No mortality nor clinical signswere recorded in any animal. No increase in cell proliferation of draining lymph nodes was observed in any treatment group and the SI of 1.13, 1.00, 1.27, indicate that the test item does not elicit any sensitisation response in mice following dermal exposure.

Respiratory sensitisation

Endpoint conclusion

Endpoint conclusion:

no study available

Justification for classification or non-classification

Skin sensitisation

According to the CLP Regulation n. 1272/2008, substances shall be classified as skin sensitisers (Category 1) where data are not sufficient for sub- categorisation (1A and 1B) in accordance with the following criteria:

(a) if there is evidence in humans that the substance can lead to sensitisation by skin contact in a substantial number of persons; or

(b) if there are positive results from an appropriate animal test (according to 3.4.2.2.4.1).

Sub-category 1A

Substances showing a high frequency of occurrence in humans and/or a high potency in animals can be presumed to have the potential to produce significant sensitisation in humans. Severity of reaction may also be considered.

Specific criteria:

Local lymph node assay-EC3 value ≤ 2 %

Guinea pig maximisation test- ≥ 30 % responding at ≤ 0,1 % intradermal induction dose or ≥ 60 % responding at > 0,1 % to ≤ 1 % intradermal induction dose

Buehler assay - ≥ 15 % responding at ≤ 0,2 % topical induction dose or ≥ 60 % responding at > 0,2 % to ≤ 20 % topical induction dose

Sub-category 1B

Substances showing a low to moderate frequency of occurrence in humans and/or a low to moderate potency in animals can be presumed to have the potential to produce sensitisation in humans. Severity of reaction may also be considered.
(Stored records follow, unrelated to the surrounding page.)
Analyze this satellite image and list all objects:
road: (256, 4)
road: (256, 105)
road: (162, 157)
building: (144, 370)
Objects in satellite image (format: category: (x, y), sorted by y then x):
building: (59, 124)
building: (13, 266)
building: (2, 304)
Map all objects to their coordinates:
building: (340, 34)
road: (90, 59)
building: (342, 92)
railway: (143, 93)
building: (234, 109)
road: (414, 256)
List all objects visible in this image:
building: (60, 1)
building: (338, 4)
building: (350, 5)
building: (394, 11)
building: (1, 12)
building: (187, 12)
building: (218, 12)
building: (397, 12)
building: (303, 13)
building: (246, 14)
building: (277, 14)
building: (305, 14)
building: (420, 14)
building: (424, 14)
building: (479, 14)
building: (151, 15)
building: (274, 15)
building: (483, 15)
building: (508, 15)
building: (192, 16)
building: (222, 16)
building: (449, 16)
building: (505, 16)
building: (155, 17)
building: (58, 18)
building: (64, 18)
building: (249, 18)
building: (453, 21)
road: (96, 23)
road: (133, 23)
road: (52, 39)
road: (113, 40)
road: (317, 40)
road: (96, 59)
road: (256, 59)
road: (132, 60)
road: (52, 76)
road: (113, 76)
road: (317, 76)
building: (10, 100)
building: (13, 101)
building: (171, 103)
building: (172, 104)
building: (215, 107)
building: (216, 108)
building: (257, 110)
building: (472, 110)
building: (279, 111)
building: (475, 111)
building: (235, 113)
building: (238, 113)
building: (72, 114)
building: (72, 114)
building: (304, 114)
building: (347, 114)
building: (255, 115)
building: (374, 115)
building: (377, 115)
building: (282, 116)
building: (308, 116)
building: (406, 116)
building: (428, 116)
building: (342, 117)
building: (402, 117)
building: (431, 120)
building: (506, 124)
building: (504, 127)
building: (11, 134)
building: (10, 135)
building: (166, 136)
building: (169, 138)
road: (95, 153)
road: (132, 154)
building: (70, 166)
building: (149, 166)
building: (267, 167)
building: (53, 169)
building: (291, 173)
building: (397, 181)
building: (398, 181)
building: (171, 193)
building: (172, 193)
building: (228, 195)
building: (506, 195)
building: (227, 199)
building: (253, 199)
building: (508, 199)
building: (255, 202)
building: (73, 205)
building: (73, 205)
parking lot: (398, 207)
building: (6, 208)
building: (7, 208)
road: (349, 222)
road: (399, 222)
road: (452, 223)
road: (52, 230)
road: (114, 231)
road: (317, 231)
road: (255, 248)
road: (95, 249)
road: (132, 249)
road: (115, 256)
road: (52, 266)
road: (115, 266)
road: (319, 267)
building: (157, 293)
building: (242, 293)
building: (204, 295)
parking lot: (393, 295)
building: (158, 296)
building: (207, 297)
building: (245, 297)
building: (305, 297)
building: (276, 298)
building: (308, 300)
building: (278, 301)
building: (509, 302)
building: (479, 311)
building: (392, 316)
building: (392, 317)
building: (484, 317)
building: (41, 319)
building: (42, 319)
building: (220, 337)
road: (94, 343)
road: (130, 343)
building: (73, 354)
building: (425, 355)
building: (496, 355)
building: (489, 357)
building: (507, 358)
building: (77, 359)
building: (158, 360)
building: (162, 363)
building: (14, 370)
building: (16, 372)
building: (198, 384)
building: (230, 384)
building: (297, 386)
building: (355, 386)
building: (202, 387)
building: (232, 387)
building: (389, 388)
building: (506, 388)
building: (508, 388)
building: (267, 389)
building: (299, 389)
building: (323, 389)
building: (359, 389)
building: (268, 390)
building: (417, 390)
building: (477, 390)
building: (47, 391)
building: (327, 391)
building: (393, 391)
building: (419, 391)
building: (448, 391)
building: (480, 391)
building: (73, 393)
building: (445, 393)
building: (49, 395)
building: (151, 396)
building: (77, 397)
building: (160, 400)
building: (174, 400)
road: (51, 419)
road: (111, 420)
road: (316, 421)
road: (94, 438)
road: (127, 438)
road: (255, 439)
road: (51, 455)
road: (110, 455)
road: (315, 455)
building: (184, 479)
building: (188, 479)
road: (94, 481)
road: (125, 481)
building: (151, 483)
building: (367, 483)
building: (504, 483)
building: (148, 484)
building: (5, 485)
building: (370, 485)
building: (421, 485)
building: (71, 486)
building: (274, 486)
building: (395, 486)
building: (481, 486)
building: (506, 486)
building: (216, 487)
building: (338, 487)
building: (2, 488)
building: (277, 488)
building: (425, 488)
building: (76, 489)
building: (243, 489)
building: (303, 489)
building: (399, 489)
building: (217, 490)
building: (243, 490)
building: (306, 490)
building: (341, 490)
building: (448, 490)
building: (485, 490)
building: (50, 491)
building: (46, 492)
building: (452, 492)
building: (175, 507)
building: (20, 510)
Local lymph node assay - EC3 value > 2 %

Guinea pig maximisation test- ≥ 30 % to < 60 % responding at > 0,1 % to ≤ 1 % intradermal induction dose or ≥ 30 % responding at > 1 % intradermal induction dose

Buehler assay - ≥ 15 % to < 60 % responding at > 0,2 % to ≤ 20 % topical induction dose or ≥ 15 % responding at > 20 % topical induction dose.

Under the experimental conditions employed, 10% of the animals of the test group showed skin reactions 24 and 48 hours after removing the dressings.

As conclusion, according to the paragraph 3.4 of the CLP Regulation n. 1272/2008, table 3.4.3, the registered substance is not classified as skin sensitizer.